Çok önemli bir diğer husus daha var ki o da geniş istihdam olanakları sağlayan sanayiye ve teknolojiye yapılacak yatırım. Ancak bugün Türkiye’de yatırım yapabilecek sermayeye sahip olan pek çok kişi için finanstaki rant daha zahmetsiz, risksiz ve daha fazla kazanç getirir olarak görülmektedir. Bu en az 15 yıldır böyle. Tatlı kazanç dururken de hiç kimse riske girip Türkiye’de fabrika kurmuyor. Çünkü ülkemizde sadece bir tuşla milyarlar kazanılabilecek yatırım olanakları mevcut. Öyle ki büyük parası olanlar borsayı bile riskli buluyor ve sadece kur korumalı mevduat (KKM), altın ve dövize yaptıkları yatırımlarla milyonlarına milyon katabiliyorlar. Dolayısıyla kolay ve zahmetsiz rant “atıl tasarrufları” da artırmaktadır.
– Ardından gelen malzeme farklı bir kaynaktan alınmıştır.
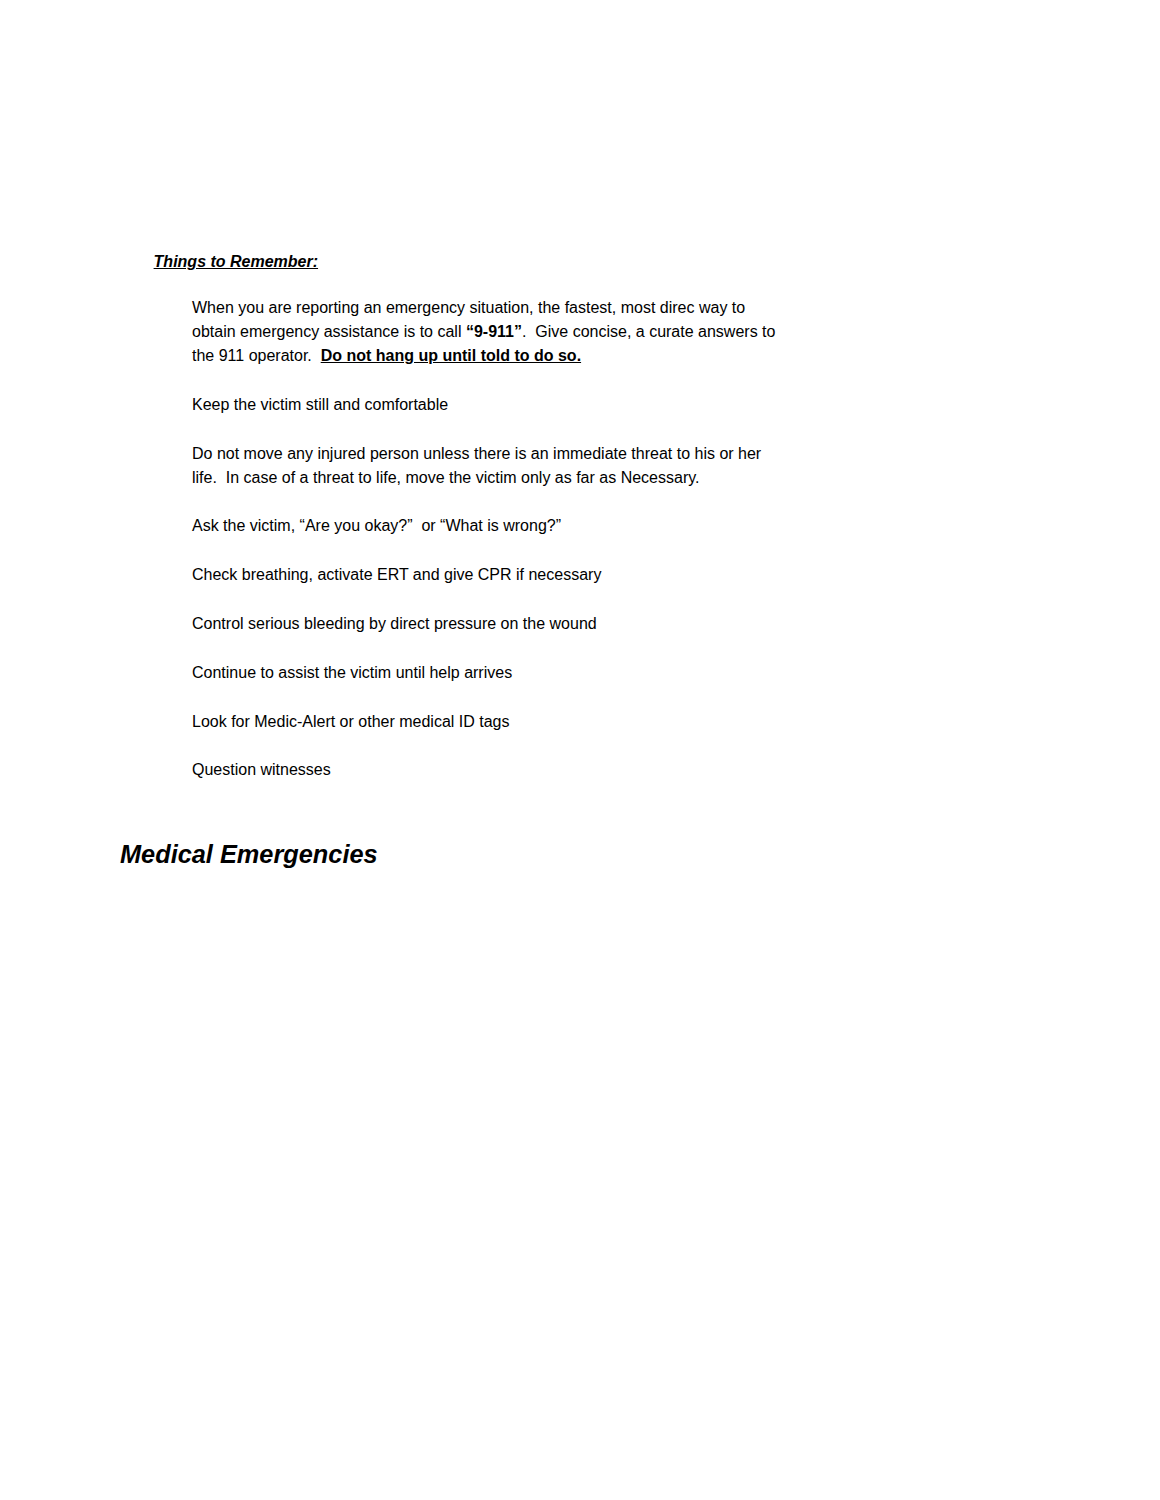Things to Remember:
When you are reporting an emergency situation, the fastest, most direc way to obtain emergency assistance is to call “9-911”. Give concise, a curate answers to the 911 operator. Do not hang up until told to do so.
Keep the victim still and comfortable
Do not move any injured person unless there is an immediate threat to his or her life. In case of a threat to life, move the victim only as far as Necessary.
Ask the victim, “Are you okay?” or “What is wrong?”
Check breathing, activate ERT and give CPR if necessary
Control serious bleeding by direct pressure on the wound
Continue to assist the victim until help arrives
Look for Medic-Alert or other medical ID tags
Question witnesses
Medical Emergencies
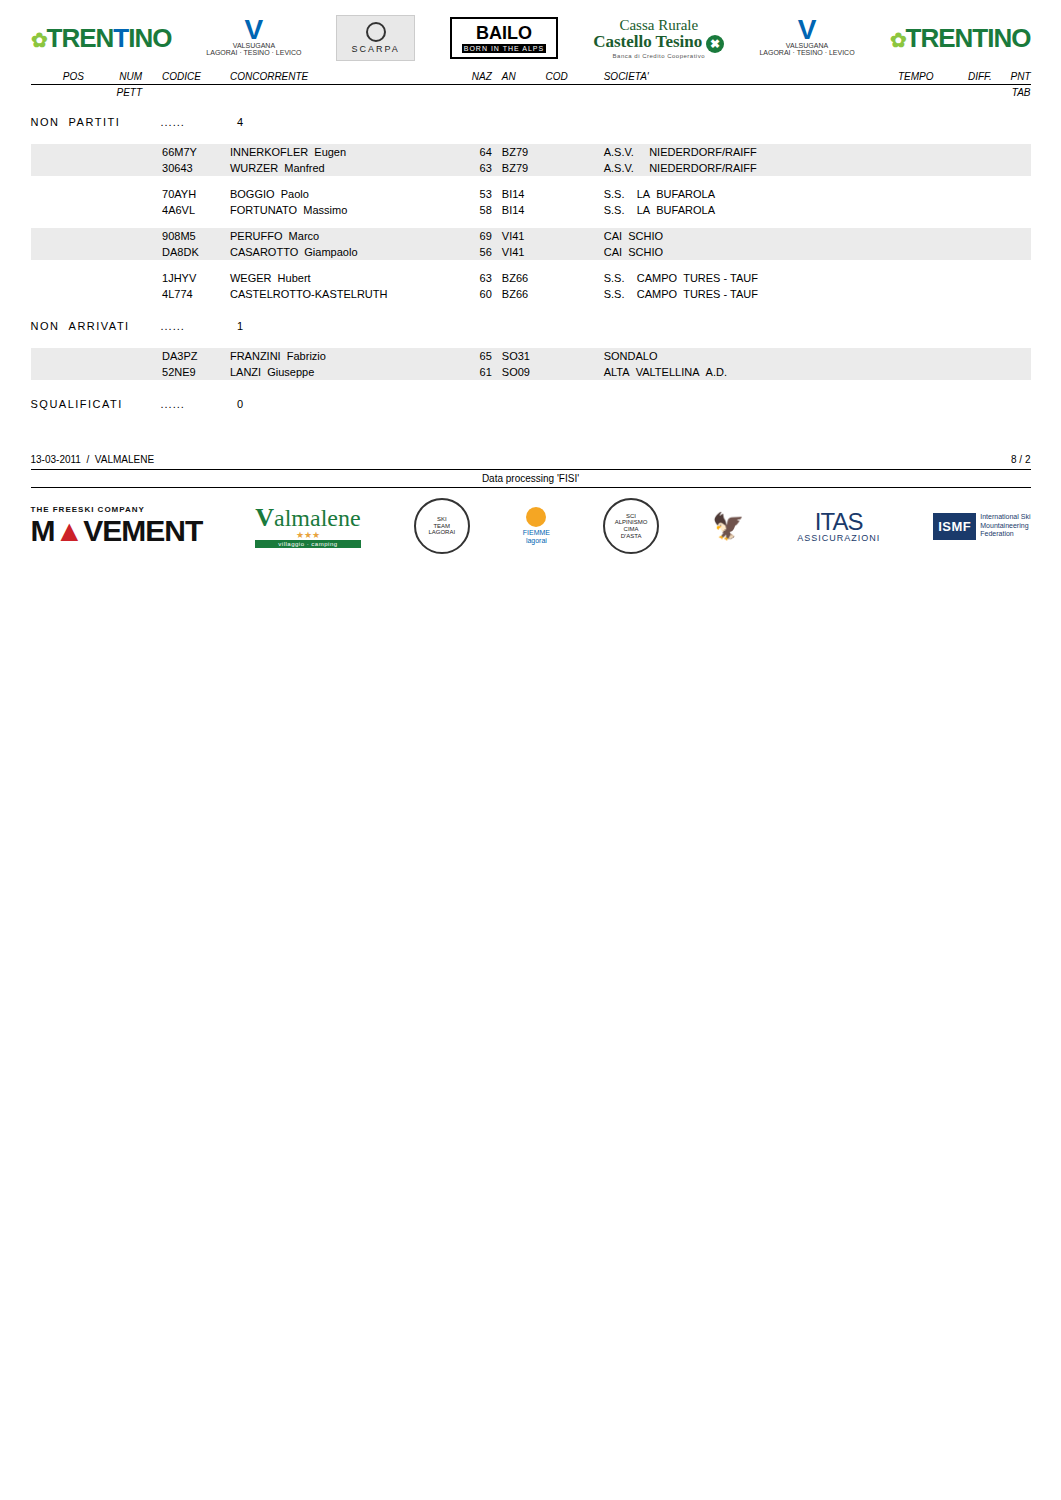✿TRENTINO
V
VALSUGANA
LAGORAI · TESINO · LEVICO
SCARPA
BAILO
BORN IN THE ALPS
Cassa Rurale
Castello Tesino ✖
Banca di Credito Cooperativo
V
VALSUGANA
LAGORAI · TESINO · LEVICO
✿TRENTINO
POS
NUM
CODICE
CONCORRENTE
NAZ
AN
COD
SOCIETA'
TEMPO
DIFF.
PNT
PETT
TAB
NON PARTITI
......
4
66M7Y
INNERKOFLER Eugen
64
BZ79
A.S.V. NIEDERDORF/RAIFF
30643
WURZER Manfred
63
BZ79
A.S.V. NIEDERDORF/RAIFF
70AYH
BOGGIO Paolo
53
BI14
S.S. LA BUFAROLA
4A6VL
FORTUNATO Massimo
58
BI14
S.S. LA BUFAROLA
908M5
PERUFFO Marco
69
VI41
CAI SCHIO
DA8DK
CASAROTTO Giampaolo
56
VI41
CAI SCHIO
1JHYV
WEGER Hubert
63
BZ66
S.S. CAMPO TURES - TAUF
4L774
CASTELROTTO-KASTELRUTH
60
BZ66
S.S. CAMPO TURES - TAUF
NON ARRIVATI
......
1
DA3PZ
FRANZINI Fabrizio
65
SO31
SONDALO
52NE9
LANZI Giuseppe
61
SO09
ALTA VALTELLINA A.D.
SQUALIFICATI
......
0
13-03-2011 / VALMALENE
8 / 2
Data processing 'FISI'
THE FREESKI COMPANY M▲VEMENT
Valmalene
★★★
villaggio · camping
SKI
TEAM
LAGORAI
FIEMME
lagorai
SCI
ALPINISMO
CIMA
D'ASTA
🦅
ITAS
ASSICURAZIONI
ISMF
International Ski
Mountaineering
Federation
Geliri düşen dar ve sabit gelirli geniş kesimlerin ise geçim sıkıntısı ile bütçeleri “eksi bakiye” vermekte ve bu şekilde yaşamlarını sürdürmeye çalışmaktadırlar. Bu durum da Türkiye’de tüketim harcamalarının azalmasına ve yatırım harcamalarında daralmaya neden olmaktadır. Tüm bunlar “tasarruf paradoksu”nu ortaya çıkartmaktadır. Bunun sonucu da “ekonomik büyüme”nin yavaşlamasıdır.
Tasarruf yapamayan ve yatırım için sermayeye ihtiyaç duyan Türkiye ekonomisinin umudu, kısa vadede yabancı sermaye olmalıdır. Ancak yabancı sermayeden kastım, üreten, teknoloji getiren yabancı sermayedir. Telekom’daki gibi yabancı sermaye gelecekse hiç gelmesini de arzu etmem. Örneğin Çankırı’da Japon sermayesi Sumıtomo Rubber Ako tarafından kurulan fabrikada Dunlop ve Falken marka günde 30 bin araç lastiği üretilmektedir. 2022’de 2 bin 470 çalışanı olan fabrikadan gece vardiyasından çıkan yüzlerce işçiyi taşıyan otobüsler peş peşe her sabah Çankırı’ya doğru yola çıkarlar. Ben Sosyal Bilimler Enstitüsündeki eğitimim için Çankırı’ya gidip gelirken sabah saatlerinde üzerinde Falken/Dunlop yazan yüzlerce servis aracını gördüğümde bu kadar işçinin Çankırı’ya olan katkısını düşünmüş ve tek bir fabrikanın koskoca bir il nüfusuna katkısını somut ve net olarak gözlemlemiştim. Çankırı örneğinde 20 ilde daha yabancı sermaye sahibini ülkemize getirebilsek sadece 20 ilimiz kurtulmaz, bunların ülke ekonomisine katkısı ile Türkiye ekonomisi de nefes alır.
Dolayısıyla enflasyonla mücadelede para politikalarının yanı sıra sermayeyi daha açıkçası “atıl tasarruf”ları harekete geçirmek ve üretim alanları oluşturmak da bir o kadar önemlidir. Bu amaçla sanayi ve organik/endüstriyel tarım yatırımları cazip hâle getirilmeli, bu yönde yatırım yapan iş adamlarına “Devlet Üstün Hizmet Madalyası” verilmelidir. Paradan para kazanma yöntemlerinden bir an önce çıkılarak “üretim ekonomisi”ne geçilmeli, bir taraftan da yabancı sermayenin ülkemizde yatırım yapabilmesi için gerekli ortamlar yeniden gözden geçirilmelidir. Bu çerçevede yabancı sermayenin tereddütlerini giderecek adımlar da biran önce atılmalıdır. Enflasyonla mücadelede son dokunuşu da devletimiz kamuda başlatacağı “tasarruf seferberliği” ile yapmalıdır.